Simon appears to be an organised man, he’s got his head firmly screwed on. So, being the one on whose broad shoulders the responsibility falls, Beholder tours must be a smooth operation, right Simon? He laughs. Loudly. ‘Erm, sometimes! They do nine times out of ten because I do quite a lot of pre production.’ But that one time makes for a crazy event: ‘2010. We did a tour and we hired this enormous, great big fucking coach and when we saw it our chins hit the floor. It was such a dump. We picked it up and I drove it back up the motorway from London at forty miles an hour with my foot to the floor. So I went and picked up all the lads, put all the gear in. The first show was in Manchester...the clutch broke so we missed that gig. We managed to get that fixed and we’re driving down the motorway to get to Glasgow, got pulled over by VOSA (Vehicle and Operator Services Agency) who looked at the van and started laughing at us! Then as soon as we’d left them we were tearing down the motorway at a massive sixty miles an hour and I swear to you on everything I own and everything I cherish, the fucking gear stick came off in my hand! I was shouting out to the back while they’re all sat in the hospitality lounge as we called it, sat there drinking and smoking and having a great time and I’m fucking brandishing this fucking gear stick in my hand saying, Fucking get up here will you and put this fucking thing back in! So in answer to your question, not always, but we always make light of it.’ And on this tour? ‘Somebody’s driving us, put it like that,’ he laughs.
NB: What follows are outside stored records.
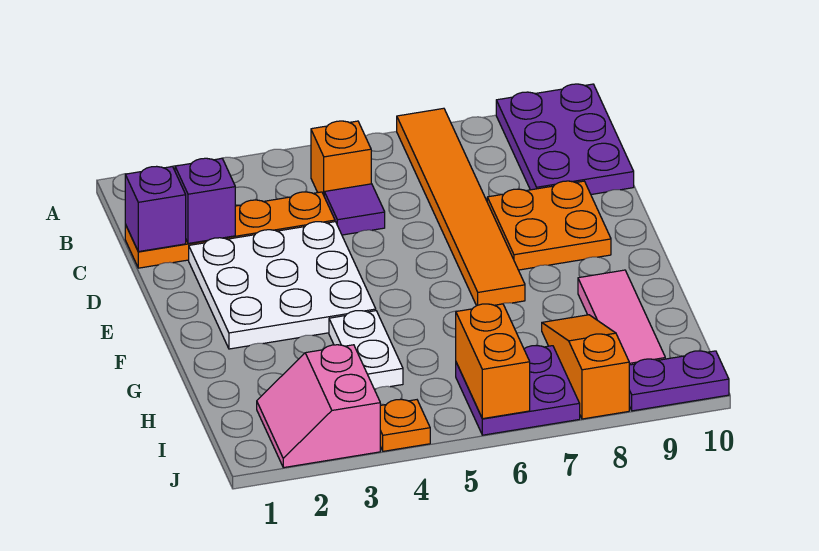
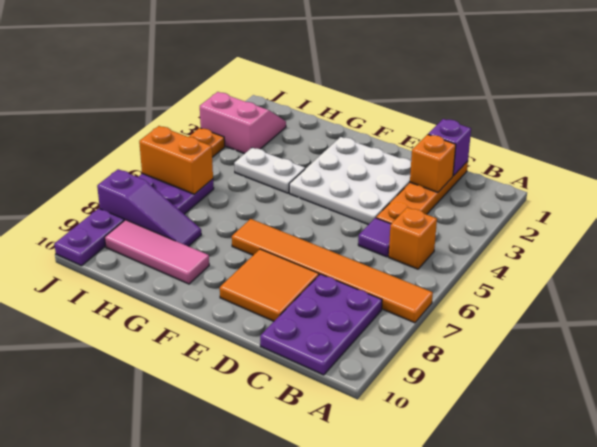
purple plate A9:C10 level 1 -> purple plate B8:C10 level 1
purple brick C2 level 2 -> orange brick C2 level 2
orange plate D8:E9 level 1 -> orange tile D8:E9 level 1
orange slope H8:J8 level 1 top J -> purple slope H8:J8 level 1 top J

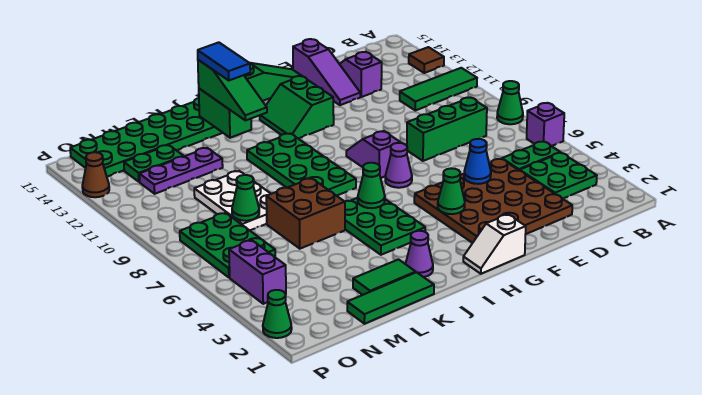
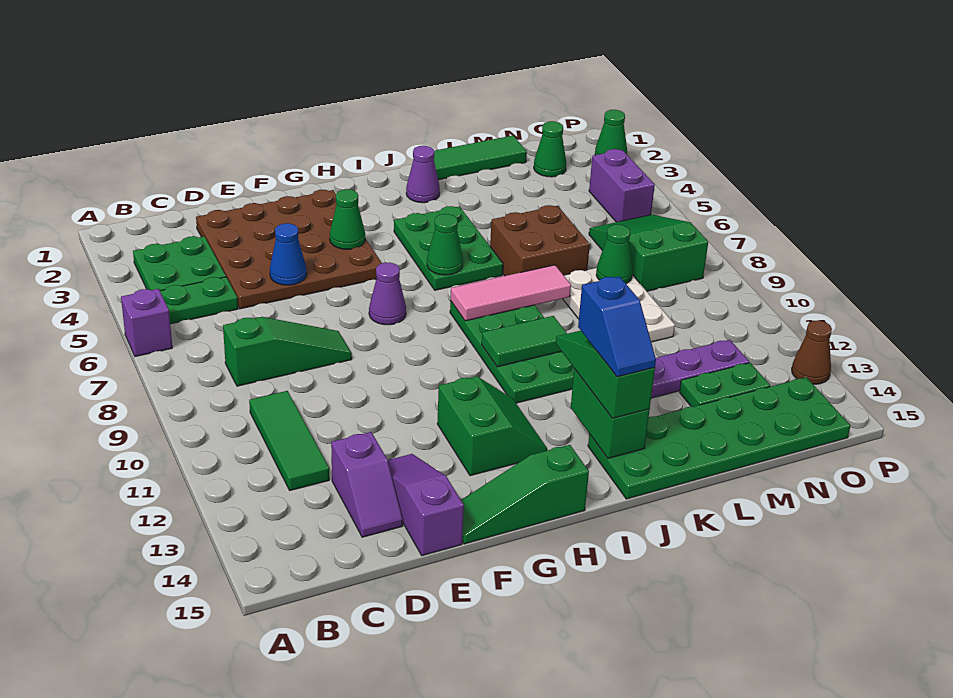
green cone A8 level 1 -> green cone N2 level 1
green tile A11:C11 level 1 -> green tile C10:C12 level 1
brown tile A13 level 1 -> none
green brick C8:E8 level 1 -> green slope C8:E8 level 1 top C
white slope G1:H1 level 1 top G -> none
purple slope G8:G9 level 1 top 8 -> none
none -> pink tile I8:K8 level 2
blue tile J13:J14 level 4 -> blue slope J13:J14 level 4 top 13
green tile K2:L2 level 1 -> green tile I10:J10 level 2
green plate N6:O8 level 1 -> green slope N6:O8 level 1 top 8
Although it's barely on the shelves and servers, Beholder are already looking past this album and thinking about the next. ‘We’ve learnt an awful lot from this recording process and we just want to take what we’ve learned back into doing the next recording. So I have a feeling that the end of next year is when the next album’s going to be looked at; sooner rather than later.’ He finished his thought with a sentence that underlines why their fans have so much loyalty to them: ‘We owe it to the fans to get one out there pretty quick after this.’ Not a man who dabbles in any bullshit or false modesty, Simon appears genuine when he continues. ‘We owe them everything,’ he says matter of factly. ‘We owe everything to every kid that’s ever bought a t-shirt or a CD or downloaded a track legally – anyone that’s downloaded one illegally is a complete twat in my books. We do owe it to the fans, definitely. Seeing kids’ faces at the shows is primarily what it’s all about so if we can give them more reason to come and see us time and again then great.’
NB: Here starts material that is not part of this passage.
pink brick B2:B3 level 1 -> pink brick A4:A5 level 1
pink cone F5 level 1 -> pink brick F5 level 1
For now things in the Beholder camp are good and Simon sums it up in his own distinctive style. ‘We’re loving every minute of it. It’s good that the media and press have picked up on the fact that there’s a genuine, hard working, British metal act out there that isn’t covered in glitter and acting like some bunch of fucking weirdos. At the end of the day we sing about real stuff and we offer a real honest to goodness fucking metal show, end of story.’ And who am I to argue?